Published in final edited form as: Cell Tissue Res. 2008 Aug 5;334(1):17–23. doi: 10.1007/s00441-008-0662-0

AMPA and NMDA glutamate receptors are found in both peptidergic and non-peptidergic primary afferent neurons in the rat

Helen Willcockson 1,, Juli Valtschanoff 1
PMCID: PMC2759700  NIHMSID: NIHMS121718  PMID: 18679721

Abstract

Two distinct classes of nociceptive primary afferents, peptidergic and non-peptidergic, respond similarly to acute noxious stimulation; however the peptidergic afferents are more likely to play a role in inflammatory pain, while the non-peptidergic afferents may be more characteristically involved in neuropathic pain. Using multiple immunofluorescence, we determined the proportions of neurons in the rat L4 dorsal root ganglion (DRG) that co-express AMPA or NMDA glutamate receptors and markers for the peptidergic and non-peptidergic classes of primary afferents, substance P and P2X3, respectively. The fraction of DRG neurons immunostained for the NR1 subunit of the NMDA receptor (40%) was significantly higher than that of DRG neurons immunostained for the GluR2/3 (27%) or the GluR4 (34%) subunits of the AMPA receptor. Of all DRG neurons double-immunostained for glutamate receptor subunits and either marker for peptidergic and non-peptidergic afferents, a significantly larger proportion expressed GluR4 than GluR2/3 or NR1 and in a significantly larger proportion of P2X3- than SP-positive DRG neurons. These observations support the idea that nociceptors, involved primarily in the mediation of neuropathic pain, may be presynaptically modulated by GluR4-containing AMPA receptors.

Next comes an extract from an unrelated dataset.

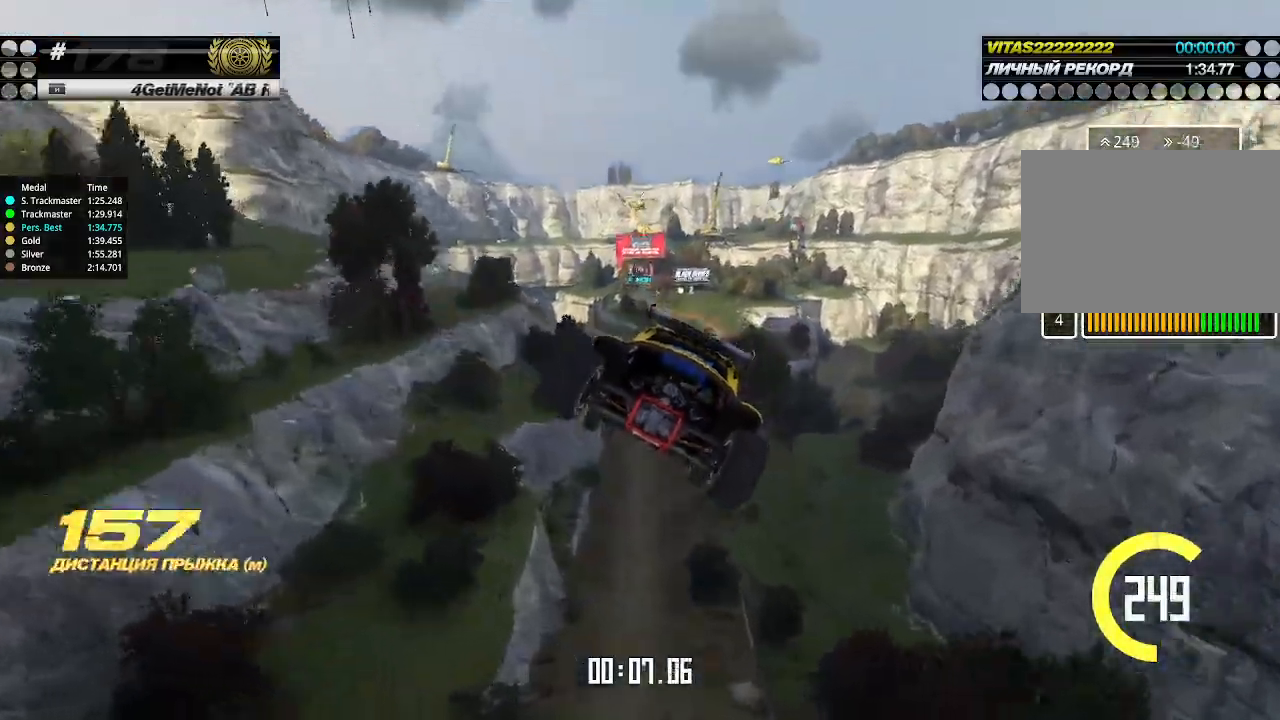
{"keys": ["up"], "events": []}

Keywords: Glutamate receptor, Dorsal root ganglion, Substance P, P2X3, Rat

Introduction

The involvement of glutamate receptors in the mediation of nociception is documented by a large body of literature (for a review, see Bleakman et al. 2006). Besides being expressed in the membrane of spinal neurons postsynaptic to nociceptive afferents, subunits of both ionotropic and metabotropic glutamate receptors are synthesized by dorsal root ganglion (DRG) neurons and transported both peripherally and centrally (Willis and Coggeshall 2004). Peripheral terminals of primary afferents in the skin (Nunzi et al. 2004; Brumovsky et al. 2007) and palatine mucosa (Nunzi et al. 2004; Brumovsky et al. 2007) express vesicular glutamate transporters, suggesting that they release glutamate. Conversely, activation of the same peripheral terminals by glutamate or its agonists can induce aversive behavior (Carlton et al. 1995), suggesting that they also express glutamate receptors. Moreover, activation of glutamate receptors expressed in primary afferent terminals can decrease their release of glutamate (Lee et al. 2002; Bardoni et al. 2004) and/or facilitate their release of the neuropeptide substance P (SP, (Liu et al. 1997; Marvizón et al. 1997; Malcangio et al. 1998).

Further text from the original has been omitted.